- [PROBLEM TO WORK ON]
Go through the data and copy each line where the string "ORBClass" appears.

- [TASK INPUT]
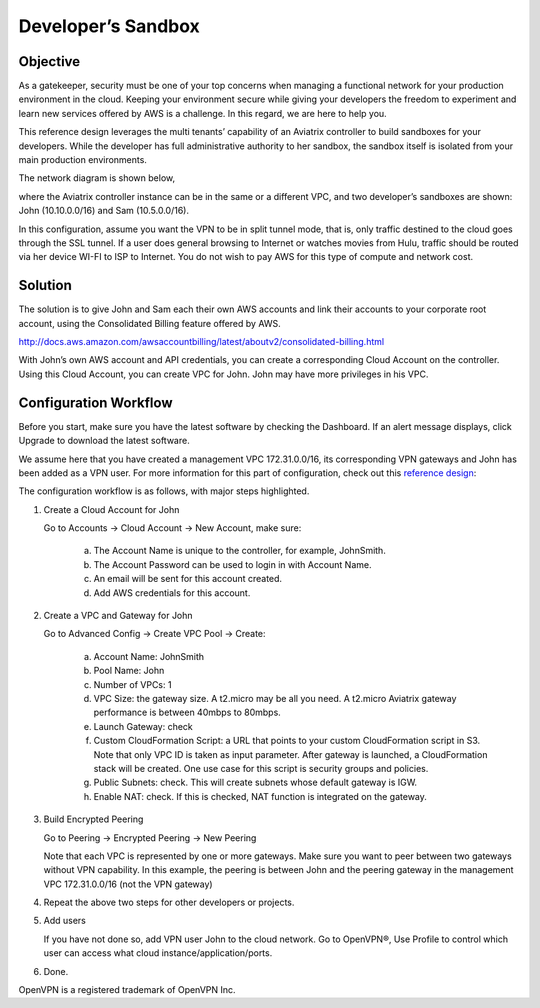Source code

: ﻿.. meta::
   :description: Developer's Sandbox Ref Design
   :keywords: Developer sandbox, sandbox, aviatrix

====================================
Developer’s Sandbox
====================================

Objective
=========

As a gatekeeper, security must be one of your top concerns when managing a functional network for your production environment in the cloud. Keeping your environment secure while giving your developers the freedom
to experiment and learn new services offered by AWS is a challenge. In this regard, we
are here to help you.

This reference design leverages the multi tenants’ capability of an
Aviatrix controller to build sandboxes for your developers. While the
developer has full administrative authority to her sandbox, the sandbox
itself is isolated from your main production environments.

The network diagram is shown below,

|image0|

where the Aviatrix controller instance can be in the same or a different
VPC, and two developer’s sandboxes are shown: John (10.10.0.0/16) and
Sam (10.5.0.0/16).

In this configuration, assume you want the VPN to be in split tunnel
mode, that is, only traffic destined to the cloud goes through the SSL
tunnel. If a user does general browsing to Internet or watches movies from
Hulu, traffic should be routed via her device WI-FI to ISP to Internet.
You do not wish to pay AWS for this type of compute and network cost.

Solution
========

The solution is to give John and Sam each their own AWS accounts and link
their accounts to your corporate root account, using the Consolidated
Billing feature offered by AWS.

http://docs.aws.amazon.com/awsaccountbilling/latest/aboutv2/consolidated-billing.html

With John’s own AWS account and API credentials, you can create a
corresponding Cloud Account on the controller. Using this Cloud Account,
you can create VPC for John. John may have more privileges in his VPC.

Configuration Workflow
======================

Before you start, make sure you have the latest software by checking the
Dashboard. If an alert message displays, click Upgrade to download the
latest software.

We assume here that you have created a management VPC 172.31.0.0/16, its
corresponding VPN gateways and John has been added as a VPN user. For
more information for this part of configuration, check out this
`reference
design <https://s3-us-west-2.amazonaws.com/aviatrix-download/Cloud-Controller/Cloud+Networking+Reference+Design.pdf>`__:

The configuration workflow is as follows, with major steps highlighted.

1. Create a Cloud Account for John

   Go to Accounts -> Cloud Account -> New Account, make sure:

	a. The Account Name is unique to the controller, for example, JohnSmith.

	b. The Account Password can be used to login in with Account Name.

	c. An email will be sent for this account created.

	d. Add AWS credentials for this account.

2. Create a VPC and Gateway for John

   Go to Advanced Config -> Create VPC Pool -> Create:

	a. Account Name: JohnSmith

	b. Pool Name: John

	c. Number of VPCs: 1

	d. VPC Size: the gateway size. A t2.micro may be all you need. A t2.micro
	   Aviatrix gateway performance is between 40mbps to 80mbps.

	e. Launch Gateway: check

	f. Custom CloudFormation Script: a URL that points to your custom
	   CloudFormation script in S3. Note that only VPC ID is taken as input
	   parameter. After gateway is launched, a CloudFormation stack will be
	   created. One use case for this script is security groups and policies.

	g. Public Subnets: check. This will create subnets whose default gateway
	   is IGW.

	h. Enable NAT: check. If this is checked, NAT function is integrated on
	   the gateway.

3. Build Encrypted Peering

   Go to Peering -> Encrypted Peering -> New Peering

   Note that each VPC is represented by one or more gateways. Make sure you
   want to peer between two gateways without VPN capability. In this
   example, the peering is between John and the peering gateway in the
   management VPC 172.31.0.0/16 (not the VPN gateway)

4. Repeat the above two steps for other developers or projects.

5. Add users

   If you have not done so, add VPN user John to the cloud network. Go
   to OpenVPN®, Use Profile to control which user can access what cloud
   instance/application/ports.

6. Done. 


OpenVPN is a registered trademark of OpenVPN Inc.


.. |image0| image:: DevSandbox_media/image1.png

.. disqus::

==

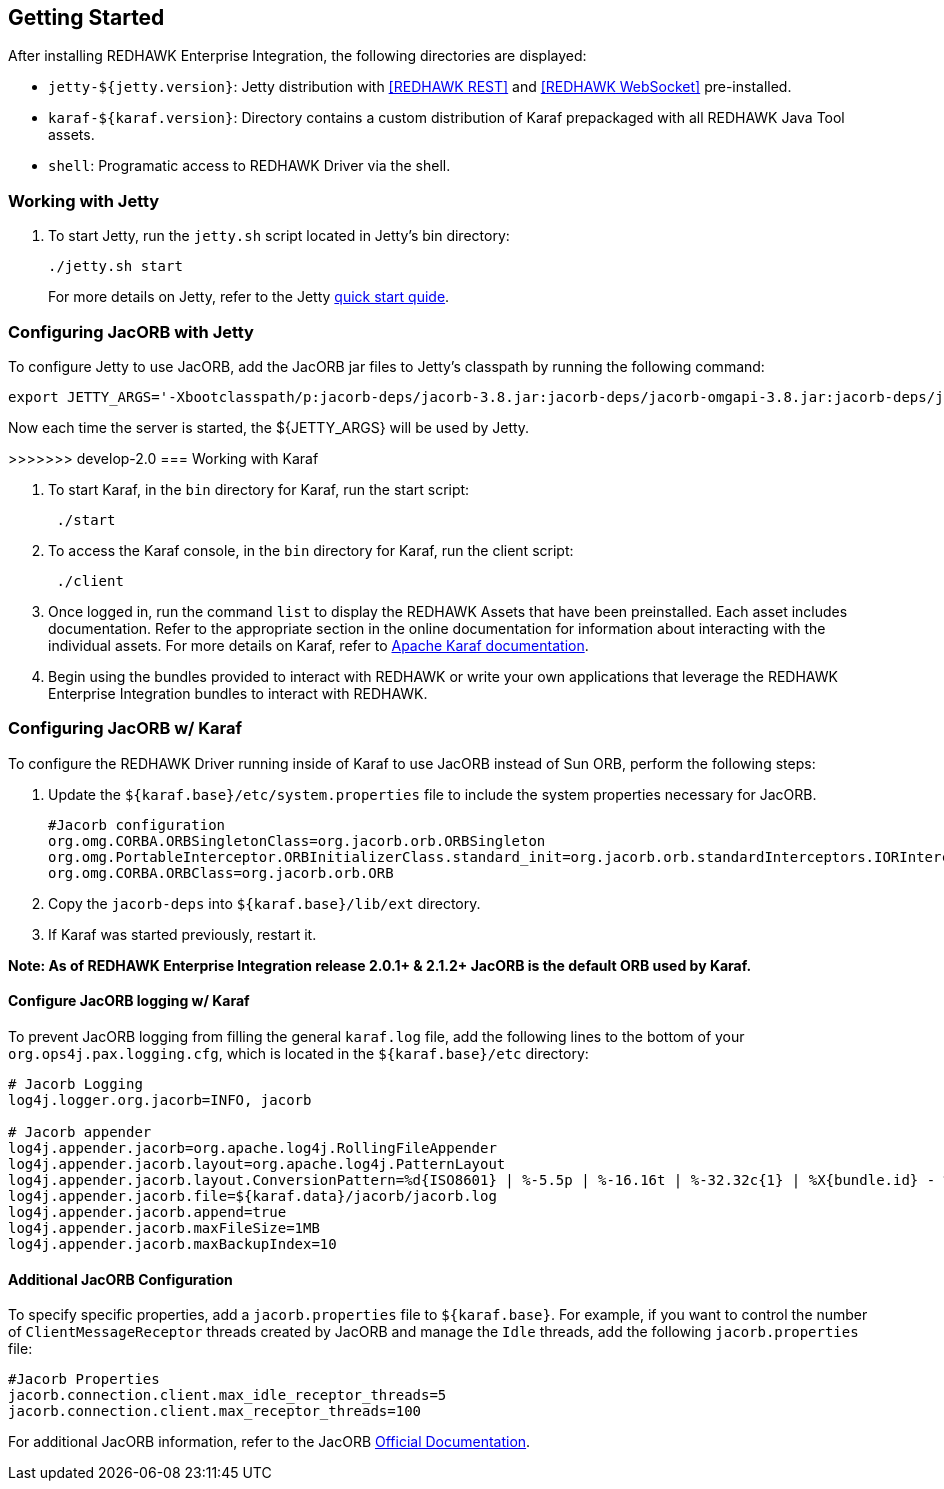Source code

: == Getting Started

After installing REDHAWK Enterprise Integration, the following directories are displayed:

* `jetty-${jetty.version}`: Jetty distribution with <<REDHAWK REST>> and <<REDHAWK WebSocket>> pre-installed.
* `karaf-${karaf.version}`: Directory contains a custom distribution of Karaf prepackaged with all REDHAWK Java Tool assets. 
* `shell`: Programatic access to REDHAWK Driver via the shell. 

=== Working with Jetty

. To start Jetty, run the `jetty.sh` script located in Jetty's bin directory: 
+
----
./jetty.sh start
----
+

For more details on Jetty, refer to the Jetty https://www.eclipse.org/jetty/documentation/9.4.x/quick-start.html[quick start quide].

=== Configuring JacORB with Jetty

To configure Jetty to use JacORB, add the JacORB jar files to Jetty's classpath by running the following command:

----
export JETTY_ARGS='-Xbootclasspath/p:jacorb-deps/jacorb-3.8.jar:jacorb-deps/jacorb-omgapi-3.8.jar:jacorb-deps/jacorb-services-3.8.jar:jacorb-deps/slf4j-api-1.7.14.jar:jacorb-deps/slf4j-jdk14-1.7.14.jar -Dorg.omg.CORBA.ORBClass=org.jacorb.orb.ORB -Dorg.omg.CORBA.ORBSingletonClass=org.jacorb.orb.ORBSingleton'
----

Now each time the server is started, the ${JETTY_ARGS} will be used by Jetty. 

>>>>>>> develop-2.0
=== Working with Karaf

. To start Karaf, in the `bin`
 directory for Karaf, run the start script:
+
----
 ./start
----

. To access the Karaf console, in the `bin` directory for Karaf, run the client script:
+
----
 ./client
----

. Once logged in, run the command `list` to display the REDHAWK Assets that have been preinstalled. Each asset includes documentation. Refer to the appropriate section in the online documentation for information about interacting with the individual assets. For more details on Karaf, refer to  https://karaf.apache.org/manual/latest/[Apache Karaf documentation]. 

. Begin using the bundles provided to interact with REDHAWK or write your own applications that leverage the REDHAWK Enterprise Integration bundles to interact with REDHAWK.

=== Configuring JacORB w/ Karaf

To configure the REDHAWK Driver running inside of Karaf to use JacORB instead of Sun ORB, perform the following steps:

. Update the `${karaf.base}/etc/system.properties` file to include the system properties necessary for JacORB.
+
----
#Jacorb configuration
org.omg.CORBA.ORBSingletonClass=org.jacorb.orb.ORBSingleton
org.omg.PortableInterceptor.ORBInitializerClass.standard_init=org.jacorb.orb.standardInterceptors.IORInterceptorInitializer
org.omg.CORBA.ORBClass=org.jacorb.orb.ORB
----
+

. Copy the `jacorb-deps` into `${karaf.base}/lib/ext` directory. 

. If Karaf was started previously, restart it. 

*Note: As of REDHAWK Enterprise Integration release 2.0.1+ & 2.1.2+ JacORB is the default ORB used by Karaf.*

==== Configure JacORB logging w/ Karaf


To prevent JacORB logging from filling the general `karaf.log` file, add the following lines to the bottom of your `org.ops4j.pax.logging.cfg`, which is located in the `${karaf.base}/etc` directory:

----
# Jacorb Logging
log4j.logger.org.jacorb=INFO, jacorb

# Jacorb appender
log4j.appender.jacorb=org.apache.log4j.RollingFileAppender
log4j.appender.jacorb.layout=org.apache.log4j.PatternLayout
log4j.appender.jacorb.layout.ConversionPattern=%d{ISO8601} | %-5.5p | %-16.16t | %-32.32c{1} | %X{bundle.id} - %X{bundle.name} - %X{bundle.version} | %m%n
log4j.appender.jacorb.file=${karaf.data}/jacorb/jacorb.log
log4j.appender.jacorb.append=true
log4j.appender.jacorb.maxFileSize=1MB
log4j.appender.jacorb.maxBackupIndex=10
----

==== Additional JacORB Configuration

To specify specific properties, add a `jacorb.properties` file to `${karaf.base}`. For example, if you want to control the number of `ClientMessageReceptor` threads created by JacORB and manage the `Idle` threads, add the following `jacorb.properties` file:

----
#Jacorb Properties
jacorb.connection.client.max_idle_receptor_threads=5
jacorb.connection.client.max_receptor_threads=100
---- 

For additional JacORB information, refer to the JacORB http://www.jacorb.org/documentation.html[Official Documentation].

- [OUTPUT OF THE TASK]
export JETTY_ARGS='-Xbootclasspath/p:jacorb-deps/jacorb-3.8.jar:jacorb-deps/jacorb-omgapi-3.8.jar:jacorb-deps/jacorb-services-3.8.jar:jacorb-deps/slf4j-api-1.7.14.jar:jacorb-deps/slf4j-jdk14-1.7.14.jar -Dorg.omg.CORBA.ORBClass=org.jacorb.orb.ORB -Dorg.omg.CORBA.ORBSingletonClass=org.jacorb.orb.ORBSingleton'
org.omg.CORBA.ORBClass=org.jacorb.orb.ORB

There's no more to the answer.